TO-DO ITEM
Return each line of the records below that contains the word "سنتی".

Saved entries:
┄┄┄┄┄┄┄┄┄┄┄┄┄┄┄┄┄┄┄┄

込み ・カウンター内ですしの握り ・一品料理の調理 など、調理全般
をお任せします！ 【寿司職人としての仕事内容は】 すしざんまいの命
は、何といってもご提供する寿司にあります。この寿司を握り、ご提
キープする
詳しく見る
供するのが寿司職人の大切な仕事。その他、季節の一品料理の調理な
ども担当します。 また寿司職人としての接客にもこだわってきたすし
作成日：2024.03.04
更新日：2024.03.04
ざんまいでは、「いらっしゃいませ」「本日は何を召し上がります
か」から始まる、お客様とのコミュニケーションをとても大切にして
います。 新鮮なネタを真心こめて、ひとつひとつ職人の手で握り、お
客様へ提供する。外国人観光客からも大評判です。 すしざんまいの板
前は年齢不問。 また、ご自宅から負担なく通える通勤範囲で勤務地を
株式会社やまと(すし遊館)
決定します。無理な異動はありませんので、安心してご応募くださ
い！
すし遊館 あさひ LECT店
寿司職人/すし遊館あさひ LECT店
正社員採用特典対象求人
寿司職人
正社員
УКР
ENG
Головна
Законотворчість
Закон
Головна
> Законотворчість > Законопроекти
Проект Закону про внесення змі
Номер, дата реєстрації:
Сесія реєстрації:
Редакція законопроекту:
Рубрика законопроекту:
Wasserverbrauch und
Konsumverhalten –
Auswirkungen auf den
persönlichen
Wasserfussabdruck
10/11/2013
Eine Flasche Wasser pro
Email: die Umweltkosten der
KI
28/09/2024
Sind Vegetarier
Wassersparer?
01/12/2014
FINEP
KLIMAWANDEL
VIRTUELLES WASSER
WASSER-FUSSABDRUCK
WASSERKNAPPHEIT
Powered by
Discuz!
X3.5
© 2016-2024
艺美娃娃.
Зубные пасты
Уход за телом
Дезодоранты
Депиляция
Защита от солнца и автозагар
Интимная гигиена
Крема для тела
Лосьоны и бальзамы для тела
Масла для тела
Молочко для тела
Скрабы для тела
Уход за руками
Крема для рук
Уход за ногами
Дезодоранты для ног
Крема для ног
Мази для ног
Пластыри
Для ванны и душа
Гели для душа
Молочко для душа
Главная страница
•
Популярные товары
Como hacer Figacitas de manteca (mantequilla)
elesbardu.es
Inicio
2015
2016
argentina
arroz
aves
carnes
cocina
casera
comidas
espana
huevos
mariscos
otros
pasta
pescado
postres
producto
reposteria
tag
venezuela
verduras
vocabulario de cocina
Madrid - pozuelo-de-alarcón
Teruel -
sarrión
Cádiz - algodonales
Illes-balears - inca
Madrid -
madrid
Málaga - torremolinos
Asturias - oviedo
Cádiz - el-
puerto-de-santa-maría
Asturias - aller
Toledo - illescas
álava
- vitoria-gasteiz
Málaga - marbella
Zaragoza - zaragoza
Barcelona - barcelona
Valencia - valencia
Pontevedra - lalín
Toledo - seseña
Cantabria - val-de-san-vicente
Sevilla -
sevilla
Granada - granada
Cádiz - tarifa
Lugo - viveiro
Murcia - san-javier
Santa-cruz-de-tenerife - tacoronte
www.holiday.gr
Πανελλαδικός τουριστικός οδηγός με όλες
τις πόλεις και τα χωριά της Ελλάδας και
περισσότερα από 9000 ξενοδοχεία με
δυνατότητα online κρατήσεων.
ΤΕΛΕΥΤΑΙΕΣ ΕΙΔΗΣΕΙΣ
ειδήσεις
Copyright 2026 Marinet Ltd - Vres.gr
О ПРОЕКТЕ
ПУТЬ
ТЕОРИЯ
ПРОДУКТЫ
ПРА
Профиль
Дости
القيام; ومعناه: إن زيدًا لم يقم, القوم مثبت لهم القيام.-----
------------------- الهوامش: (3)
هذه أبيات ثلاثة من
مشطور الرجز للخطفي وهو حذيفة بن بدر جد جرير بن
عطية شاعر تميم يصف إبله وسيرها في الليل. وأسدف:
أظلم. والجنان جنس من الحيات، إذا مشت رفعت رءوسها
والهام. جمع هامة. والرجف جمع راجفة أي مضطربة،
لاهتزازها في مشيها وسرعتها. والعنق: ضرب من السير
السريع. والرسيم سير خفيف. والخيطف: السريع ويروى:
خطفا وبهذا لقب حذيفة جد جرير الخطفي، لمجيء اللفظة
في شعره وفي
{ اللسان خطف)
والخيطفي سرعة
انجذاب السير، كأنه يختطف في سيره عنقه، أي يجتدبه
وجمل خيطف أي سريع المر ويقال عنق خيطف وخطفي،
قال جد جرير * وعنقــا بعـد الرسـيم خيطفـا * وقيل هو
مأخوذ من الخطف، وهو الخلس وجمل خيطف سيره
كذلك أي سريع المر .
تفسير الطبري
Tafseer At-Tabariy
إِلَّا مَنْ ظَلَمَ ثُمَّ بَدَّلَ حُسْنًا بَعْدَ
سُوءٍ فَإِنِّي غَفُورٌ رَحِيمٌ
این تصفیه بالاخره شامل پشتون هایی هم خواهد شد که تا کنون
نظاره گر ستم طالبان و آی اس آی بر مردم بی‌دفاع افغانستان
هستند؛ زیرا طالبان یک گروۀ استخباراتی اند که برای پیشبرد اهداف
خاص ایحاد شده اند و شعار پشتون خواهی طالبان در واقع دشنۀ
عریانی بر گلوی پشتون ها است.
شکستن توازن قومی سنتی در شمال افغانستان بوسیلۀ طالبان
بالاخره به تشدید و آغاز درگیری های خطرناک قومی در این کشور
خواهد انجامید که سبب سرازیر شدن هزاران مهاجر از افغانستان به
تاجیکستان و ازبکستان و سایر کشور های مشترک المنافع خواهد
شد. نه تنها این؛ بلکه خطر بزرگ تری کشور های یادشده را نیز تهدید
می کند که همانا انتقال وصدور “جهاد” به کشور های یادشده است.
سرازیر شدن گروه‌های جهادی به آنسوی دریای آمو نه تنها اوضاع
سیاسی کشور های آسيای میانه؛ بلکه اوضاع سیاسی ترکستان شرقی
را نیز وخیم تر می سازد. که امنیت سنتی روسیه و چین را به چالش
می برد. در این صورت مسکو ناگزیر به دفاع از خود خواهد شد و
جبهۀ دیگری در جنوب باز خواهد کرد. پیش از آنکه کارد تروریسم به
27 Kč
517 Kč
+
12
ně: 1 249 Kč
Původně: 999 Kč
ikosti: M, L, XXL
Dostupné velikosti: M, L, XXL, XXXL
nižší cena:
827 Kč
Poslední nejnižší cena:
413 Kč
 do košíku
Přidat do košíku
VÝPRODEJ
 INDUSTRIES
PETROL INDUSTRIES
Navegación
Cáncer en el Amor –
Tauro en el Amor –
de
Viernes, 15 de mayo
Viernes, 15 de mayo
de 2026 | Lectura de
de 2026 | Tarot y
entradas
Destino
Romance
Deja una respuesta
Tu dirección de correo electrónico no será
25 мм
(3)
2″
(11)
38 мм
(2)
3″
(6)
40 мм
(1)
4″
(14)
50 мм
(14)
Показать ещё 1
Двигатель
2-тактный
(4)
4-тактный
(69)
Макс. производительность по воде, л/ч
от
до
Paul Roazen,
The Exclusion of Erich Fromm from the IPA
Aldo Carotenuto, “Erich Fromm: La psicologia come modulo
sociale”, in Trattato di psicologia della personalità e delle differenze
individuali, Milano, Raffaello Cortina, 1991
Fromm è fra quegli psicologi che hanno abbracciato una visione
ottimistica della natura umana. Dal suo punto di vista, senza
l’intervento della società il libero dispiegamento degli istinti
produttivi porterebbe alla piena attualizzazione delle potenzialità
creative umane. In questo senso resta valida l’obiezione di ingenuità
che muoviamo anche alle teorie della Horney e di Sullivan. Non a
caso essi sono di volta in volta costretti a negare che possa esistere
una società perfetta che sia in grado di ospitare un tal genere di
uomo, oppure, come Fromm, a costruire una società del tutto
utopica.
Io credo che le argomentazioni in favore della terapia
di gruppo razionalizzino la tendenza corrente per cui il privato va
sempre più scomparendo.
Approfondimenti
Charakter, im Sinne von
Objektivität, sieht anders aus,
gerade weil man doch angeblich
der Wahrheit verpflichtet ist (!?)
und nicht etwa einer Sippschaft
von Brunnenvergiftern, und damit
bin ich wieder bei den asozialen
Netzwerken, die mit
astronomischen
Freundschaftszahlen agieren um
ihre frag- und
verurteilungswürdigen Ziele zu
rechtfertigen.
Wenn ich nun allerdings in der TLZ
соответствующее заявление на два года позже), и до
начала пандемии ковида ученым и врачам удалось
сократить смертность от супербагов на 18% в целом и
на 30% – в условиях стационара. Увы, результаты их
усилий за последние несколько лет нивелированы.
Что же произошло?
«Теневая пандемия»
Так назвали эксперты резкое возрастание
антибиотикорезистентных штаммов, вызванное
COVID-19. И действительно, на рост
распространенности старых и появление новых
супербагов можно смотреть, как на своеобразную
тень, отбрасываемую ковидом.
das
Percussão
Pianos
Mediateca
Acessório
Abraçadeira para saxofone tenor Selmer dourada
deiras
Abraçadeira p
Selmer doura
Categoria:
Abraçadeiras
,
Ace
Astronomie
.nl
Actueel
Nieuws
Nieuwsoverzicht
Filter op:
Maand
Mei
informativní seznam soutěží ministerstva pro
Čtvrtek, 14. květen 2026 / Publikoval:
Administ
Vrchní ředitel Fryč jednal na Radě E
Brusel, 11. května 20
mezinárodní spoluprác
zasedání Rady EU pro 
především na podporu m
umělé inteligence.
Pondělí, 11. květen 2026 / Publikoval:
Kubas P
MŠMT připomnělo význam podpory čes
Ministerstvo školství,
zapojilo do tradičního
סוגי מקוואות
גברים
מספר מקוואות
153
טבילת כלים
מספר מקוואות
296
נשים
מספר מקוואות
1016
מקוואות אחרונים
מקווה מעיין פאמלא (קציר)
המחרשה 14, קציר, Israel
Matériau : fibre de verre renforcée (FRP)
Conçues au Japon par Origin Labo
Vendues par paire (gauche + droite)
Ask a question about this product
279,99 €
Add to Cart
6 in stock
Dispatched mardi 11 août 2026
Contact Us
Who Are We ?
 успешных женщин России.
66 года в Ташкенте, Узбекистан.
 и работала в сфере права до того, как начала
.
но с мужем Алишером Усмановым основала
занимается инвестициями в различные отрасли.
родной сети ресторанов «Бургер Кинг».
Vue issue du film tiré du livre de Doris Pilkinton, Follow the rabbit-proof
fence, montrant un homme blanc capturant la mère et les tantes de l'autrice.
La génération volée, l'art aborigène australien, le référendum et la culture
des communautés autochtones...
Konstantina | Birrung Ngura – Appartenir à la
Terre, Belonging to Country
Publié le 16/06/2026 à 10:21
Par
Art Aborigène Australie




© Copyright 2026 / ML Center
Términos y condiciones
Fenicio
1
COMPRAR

┄┄┄┄┄┄┄┄┄┄┄┄┄┄┄┄┄┄┄┄

FINAL ANSWER
شکستن توازن قومی سنتی در شمال افغانستان بوسیلۀ طالبان
را نیز وخیم تر می سازد. که امنیت سنتی روسیه و چین را به چالش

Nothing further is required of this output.